Our work on the open data service has also taught us loads and I’m proud to have helped lead a session at Open Data camp in Belfast, which produced a document listing crowd sources solutions to improving open data services, and a few years back Alex Dutton (data.ox.ac.uk) and I produced a similar document listing our experiences in dealing with the challenges of setting up an open data service. I’m really proud of both of those. The meta-skill I’ve learned is to be more introspective, both as an individual, and as a community, so we can work out what we’ve learned and share it effectively. Hey, like this blog post! Meta!

Where are we now?

Where we’ve stalled is that we now have all the corporate data that’s practical to get, so new datasets and services are becoming more rare. One of our more recent additions was a list of “Faith-related locations in Southampton“. Which has value to both current students and students considering moving to the city, but from a technical point of view was an identical dataset to the one listing “waste pickup points” for the university. With the exception that a picture of a place of worship is usually quite nice, and a picture of a bin store is… less so.

Over the summer 2017 we had our intern, Edmund King (see this blog for his experiences) experiment with in-building navigation tools. The conclusion was that the work to create and maintain such information for the university estate was to expensive for the value it would provide. When we did real tests we discovered lots of quirks like “that door isn’t to be used by students” or “that internal door is locked at 5pm”, and these all massively complicate the costs of providing a good useful in-building navigation planner. Nice idea, but it can’t be skunkworks, and that’s a perfectly good outcome.

▶ Dataset:
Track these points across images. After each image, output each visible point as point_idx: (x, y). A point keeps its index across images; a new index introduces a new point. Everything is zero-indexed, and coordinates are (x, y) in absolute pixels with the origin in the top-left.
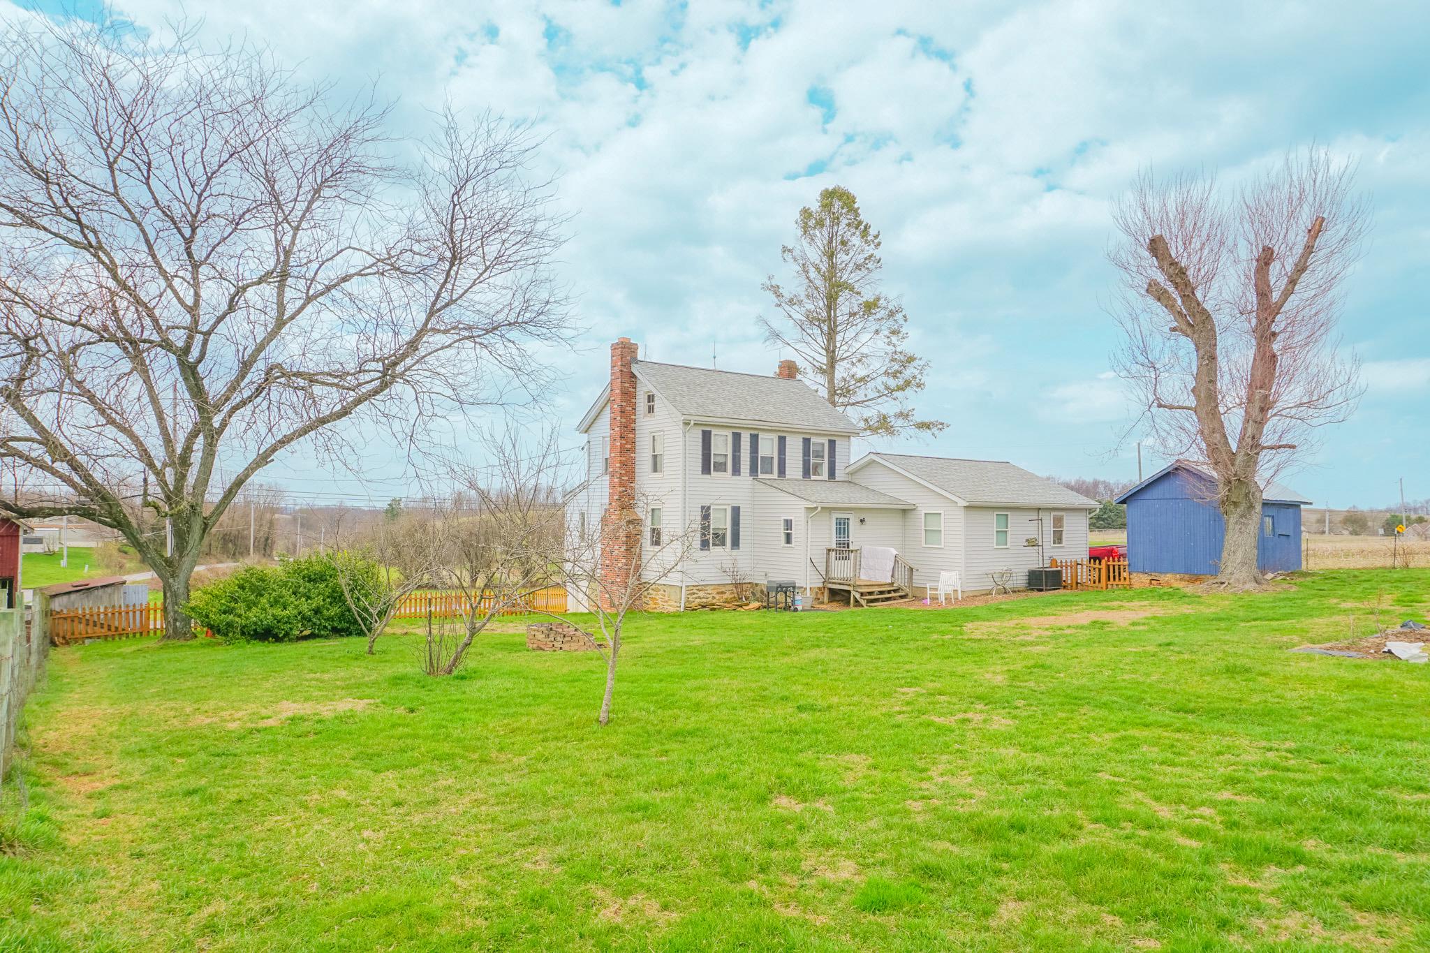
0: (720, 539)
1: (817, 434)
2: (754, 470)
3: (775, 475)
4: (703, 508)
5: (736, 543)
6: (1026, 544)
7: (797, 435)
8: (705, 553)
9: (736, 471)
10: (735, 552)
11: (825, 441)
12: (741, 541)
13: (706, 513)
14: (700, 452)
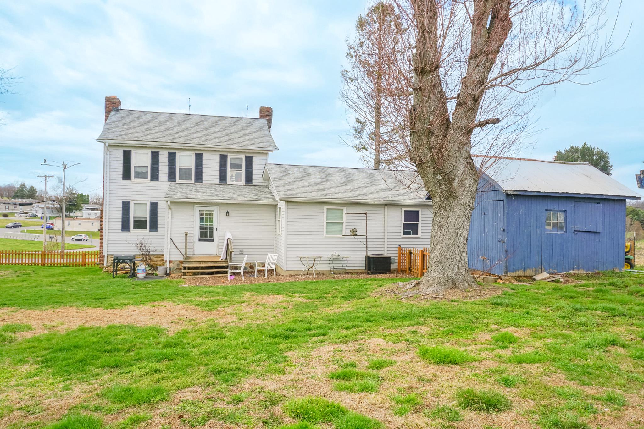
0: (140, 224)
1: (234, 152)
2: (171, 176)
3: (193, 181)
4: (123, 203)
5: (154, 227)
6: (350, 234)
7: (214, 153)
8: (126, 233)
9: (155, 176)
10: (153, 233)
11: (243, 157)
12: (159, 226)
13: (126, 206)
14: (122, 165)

▶ Required action: Quote everything in the passage on the open data service from "Our work on" down to "are we now?".

▶ Result below:
Our work on the open data service has also taught us loads and I’m proud to have helped lead a session at Open Data camp in Belfast, which produced a document listing crowd sources solutions to improving open data services, and a few years back Alex Dutton (data.ox.ac.uk) and I produced a similar document listing our experiences in dealing with the challenges of setting up an open data service. I’m really proud of both of those. The meta-skill I’ve learned is to be more introspective, both as an individual, and as a community, so we can work out what we’ve learned and share it effectively. Hey, like this blog post! Meta!

Where are we now?